Wir verlassen die Insel, vermutlich da sie dank Dauerregen inzwischen im Meer versunken ist. Dennoch hält Gorana in dieser Ausgabe von Die 5 BESTEN am DONNERSTAG wieder eine spannende Ausgabe für uns parat: Die teils auch absurden deutschen Titel des 80er-Jahre-Kinos habe ich bewusst außen vor gelassen, da mir diese inzwischen ans Herz gewachsen sind. Dennoch habe ich ein paar Varianten der jüngeren Vergangenheit für euch zusammengestellt. Was ist eure Meinung dazu?

Das Thema für Ausgabe #55 lautet:
Die 5 absurdesten deutschen Filmtitel-Übersetzungen
- „96 Hours“ – OT: „Taken“ (2008) – Ein typischer Fall von generischer englischer Titel ersetzt einen anderen englischen Titel. Hier riecht man förmlich die Fokusgruppe, die zur Titelfindung herangezogen wurde. Die Masse hat sich vermutlich für die Kombination aus Zahlen und Zeit entschieden. Traurig, aber wahr. Ob der Film unter dem Titel „Entführt“ in den deutschsprachigen Ländern genauso erfolgreich gewesen wäre?

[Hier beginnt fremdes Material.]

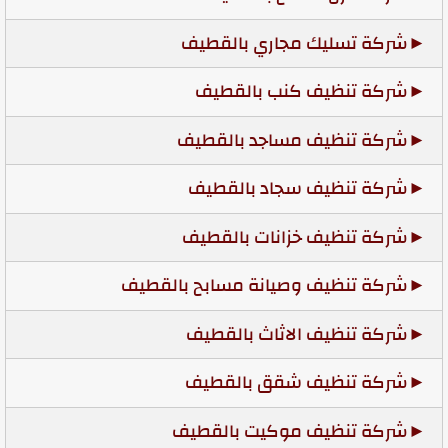
شركة تسليك مجاري بالقطيف
شركة تنظيف كنب بالقطيف
شركة تنظيف مساجد بالقطيف
شركة تنظيف سجاد بالقطيف
شركة تنظيف خزانات بالقطيف
شركة تنظيف وصيانة مسابح بالقطيف
شركة تنظيف الاثاث بالقطيف
شركة تنظيف شقق بالقطيف
شركة تنظيف موكيت بالقطيف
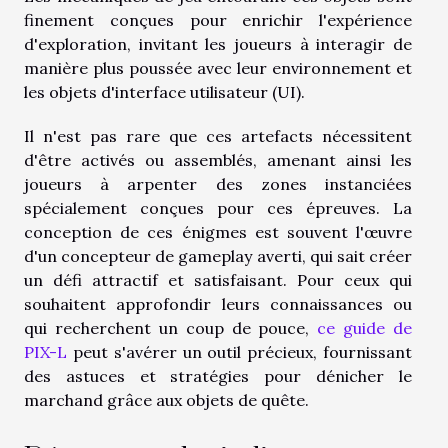
finement conçues pour enrichir l'expérience
d'exploration, invitant les joueurs à interagir de
manière plus poussée avec leur environnement et
les objets d'interface utilisateur (UI).
Il n'est pas rare que ces artefacts nécessitent
d'être activés ou assemblés, amenant ainsi les
joueurs à arpenter des zones instanciées
spécialement conçues pour ces épreuves. La
conception de ces énigmes est souvent l'œuvre
d'un concepteur de gameplay averti, qui sait créer
un défi attractif et satisfaisant. Pour ceux qui
souhaitent approfondir leurs connaissances ou
qui recherchent un coup de pouce,
ce guide de
PIX-L
peut s'avérer un outil précieux, fournissant
des astuces et stratégies pour dénicher le
marchand grâce aux objets de quête.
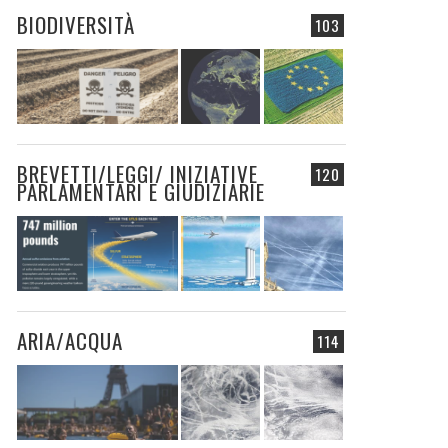
BIODIVERSITÀ
103
BREVETTI/LEGGI/ INIZIATIVE
120
PARLAMENTARI E GIUDIZIARIE
ARIA/ACQUA
114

- „Journey of Love: Das wahre Abenteuer ist die Liebe“ – OT: „Safety Not Guaranteed“ (2012) – Oh je, ein ganz schlimmer deutscher Titel. Hier hat man den herrlichen Originaltitel genommen und ihn durch eine völlig generische deutsch-englische Variante ersetzt, die man jeder x-beliebigen RomCom voranstellen könnte. Kein Wunder, dass der Film hierzulande ziemlich untergegangen ist.
- „Vaiana: Das Paradies hat einen Haken“ – OT: „Moana“ (2016) – Eines der prominentesten Beispiele der letzten Zeit, zu der es verschiedenste Begründungen zu lesen gab: von einem gleichnamigen Filmtitel bis hin zu einem Pornostar dieses Namens – die Wahrheit steckt wohl irgendwo dazwischen. Letztendlich dürfte auch die Zielgruppenanalyse bei Disney ihren Teil zum Titel beigetragen haben.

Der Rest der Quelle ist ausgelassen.